=== Begin Enclosure ===
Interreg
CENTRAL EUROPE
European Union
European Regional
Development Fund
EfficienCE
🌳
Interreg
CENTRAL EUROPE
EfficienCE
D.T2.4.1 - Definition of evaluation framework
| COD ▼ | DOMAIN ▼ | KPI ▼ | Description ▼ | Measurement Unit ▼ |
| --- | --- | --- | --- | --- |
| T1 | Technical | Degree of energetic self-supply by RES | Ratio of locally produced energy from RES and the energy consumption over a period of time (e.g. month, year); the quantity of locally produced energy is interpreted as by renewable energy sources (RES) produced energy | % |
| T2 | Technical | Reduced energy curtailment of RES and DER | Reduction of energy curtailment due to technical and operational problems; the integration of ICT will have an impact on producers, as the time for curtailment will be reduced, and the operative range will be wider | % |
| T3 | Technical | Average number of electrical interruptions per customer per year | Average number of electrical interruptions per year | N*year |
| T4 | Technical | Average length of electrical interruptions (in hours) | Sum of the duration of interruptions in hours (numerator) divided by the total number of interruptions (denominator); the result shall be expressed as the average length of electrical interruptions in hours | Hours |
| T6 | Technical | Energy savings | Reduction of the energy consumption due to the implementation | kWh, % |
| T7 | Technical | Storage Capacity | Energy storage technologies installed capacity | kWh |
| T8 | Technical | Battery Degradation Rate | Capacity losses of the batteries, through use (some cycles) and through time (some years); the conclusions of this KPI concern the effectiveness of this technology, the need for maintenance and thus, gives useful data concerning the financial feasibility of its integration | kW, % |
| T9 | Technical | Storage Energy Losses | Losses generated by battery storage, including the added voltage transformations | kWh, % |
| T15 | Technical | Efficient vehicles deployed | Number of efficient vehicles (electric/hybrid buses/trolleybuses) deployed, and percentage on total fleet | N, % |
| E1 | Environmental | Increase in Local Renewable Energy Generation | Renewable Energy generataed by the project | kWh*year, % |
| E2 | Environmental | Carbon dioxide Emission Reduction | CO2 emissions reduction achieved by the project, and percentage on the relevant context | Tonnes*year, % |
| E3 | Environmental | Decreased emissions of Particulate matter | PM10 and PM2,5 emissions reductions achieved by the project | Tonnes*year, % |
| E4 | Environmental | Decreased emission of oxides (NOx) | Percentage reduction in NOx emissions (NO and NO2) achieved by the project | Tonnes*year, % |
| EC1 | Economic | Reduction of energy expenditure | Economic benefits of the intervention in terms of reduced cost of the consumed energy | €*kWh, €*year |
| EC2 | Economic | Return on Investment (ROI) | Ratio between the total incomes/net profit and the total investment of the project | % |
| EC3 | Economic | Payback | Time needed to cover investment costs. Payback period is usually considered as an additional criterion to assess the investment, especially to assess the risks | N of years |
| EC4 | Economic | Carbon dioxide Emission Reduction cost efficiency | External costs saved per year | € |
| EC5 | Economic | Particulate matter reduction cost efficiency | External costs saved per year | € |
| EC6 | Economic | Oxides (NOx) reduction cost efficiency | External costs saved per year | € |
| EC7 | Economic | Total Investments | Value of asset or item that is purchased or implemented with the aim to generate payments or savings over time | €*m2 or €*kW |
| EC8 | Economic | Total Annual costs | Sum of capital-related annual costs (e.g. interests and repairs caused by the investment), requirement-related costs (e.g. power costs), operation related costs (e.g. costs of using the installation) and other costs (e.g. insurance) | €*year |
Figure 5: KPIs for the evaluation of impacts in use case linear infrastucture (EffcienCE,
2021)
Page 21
=== End Enclosure ===
Give back exactly the lines from the one containing "EC5 | Economic" through the end of the material above, and nothing else.

SOLUTION BELOW:
| EC5 | Economic | Particulate matter reduction cost efficiency | External costs saved per year | € |
| EC6 | Economic | Oxides (NOx) reduction cost efficiency | External costs saved per year | € |
| EC7 | Economic | Total Investments | Value of asset or item that is purchased or implemented with the aim to generate payments or savings over time | €*m2 or €*kW |
| EC8 | Economic | Total Annual costs | Sum of capital-related annual costs (e.g. interests and repairs caused by the investment), requirement-related costs (e.g. power costs), operation related costs (e.g. costs of using the installation) and other costs (e.g. insurance) | €*year |
Figure 5: KPIs for the evaluation of impacts in use case linear infrastucture (EffcienCE,
2021)
Page 21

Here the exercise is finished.